So the short and sweet here: much, much better than The Force Awakens, and easily the best of the bunch since Empire.
Everyone involved in this movie faced a very difficult task: how do make interesting a story that everyone knows the ending to? We all know that the rebels got the Death Star plans and used them to find a weakness in the design that enabled them to blow it up.We know there’s a backstory there, but is it enough to base a whole movie on?
Well, it is if you do it right, and the people involved here certainly did.
The movie tells the story of a young girl, made effectively orphan when her father, who had a hand in the first designs of the Death Star, is captured by the Imperials and sent to finish the job. The girl eventually gets dragged into the fight against the Empire, meets up with several other people, and goes off to try and find her father.
It’s a pretty basic story, but it works well. It’s nice to have proper Imperial villains to sneer at once more, like Darth Vader and Grand Moff Tarkin (even if the CGI on him isn’t quite there just yet), and it’s fun seeing old heroes, like Mon Mothma and Bail Organa. One gets a whole lot of other wonderful cameos, and little Easter eggs referring to the larger universe.
But at its heart, the movie is about our heroes and their efforts to stop the Death Star, and I have to say that the movie did a great job of making me actually care about all of them, even the droid, and what many people are speculating might be a gay couple.I felt genuinely invested in these characters in a way that I haven’t since the original trilogy.

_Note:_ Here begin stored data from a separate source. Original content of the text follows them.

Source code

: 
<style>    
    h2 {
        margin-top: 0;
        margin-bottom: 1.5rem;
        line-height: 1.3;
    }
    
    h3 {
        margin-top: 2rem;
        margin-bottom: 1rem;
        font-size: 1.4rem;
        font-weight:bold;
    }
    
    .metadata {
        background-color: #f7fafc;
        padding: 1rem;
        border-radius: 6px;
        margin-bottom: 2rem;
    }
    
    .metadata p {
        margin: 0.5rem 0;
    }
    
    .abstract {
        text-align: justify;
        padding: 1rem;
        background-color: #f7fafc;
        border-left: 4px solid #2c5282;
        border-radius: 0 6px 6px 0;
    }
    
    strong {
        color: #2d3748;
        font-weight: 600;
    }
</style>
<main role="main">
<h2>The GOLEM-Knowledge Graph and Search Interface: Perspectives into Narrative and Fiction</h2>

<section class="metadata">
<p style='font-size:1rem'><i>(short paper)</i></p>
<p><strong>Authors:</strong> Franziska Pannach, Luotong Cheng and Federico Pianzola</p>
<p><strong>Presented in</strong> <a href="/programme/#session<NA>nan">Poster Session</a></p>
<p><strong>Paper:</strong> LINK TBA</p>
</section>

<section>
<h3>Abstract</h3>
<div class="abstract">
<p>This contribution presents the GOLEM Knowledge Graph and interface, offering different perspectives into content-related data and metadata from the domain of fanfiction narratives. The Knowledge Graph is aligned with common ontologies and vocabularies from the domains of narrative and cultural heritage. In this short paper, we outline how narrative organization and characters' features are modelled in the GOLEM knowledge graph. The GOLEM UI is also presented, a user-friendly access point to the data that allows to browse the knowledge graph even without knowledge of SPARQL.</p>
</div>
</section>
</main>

The movie isn’t perfect. The CGI Tarkin probably should have only been used very sparingly, James Earl Jones sounds a bit “off” as Vader, and the music, except where it harkens back to the original score, was very forgettable. But otherwise, if this is a sign of things to come with the Star Wars universe, than I am very happy indeed. The “main” story may have gone off the rails since 1983, but at least the sub-stories can be great.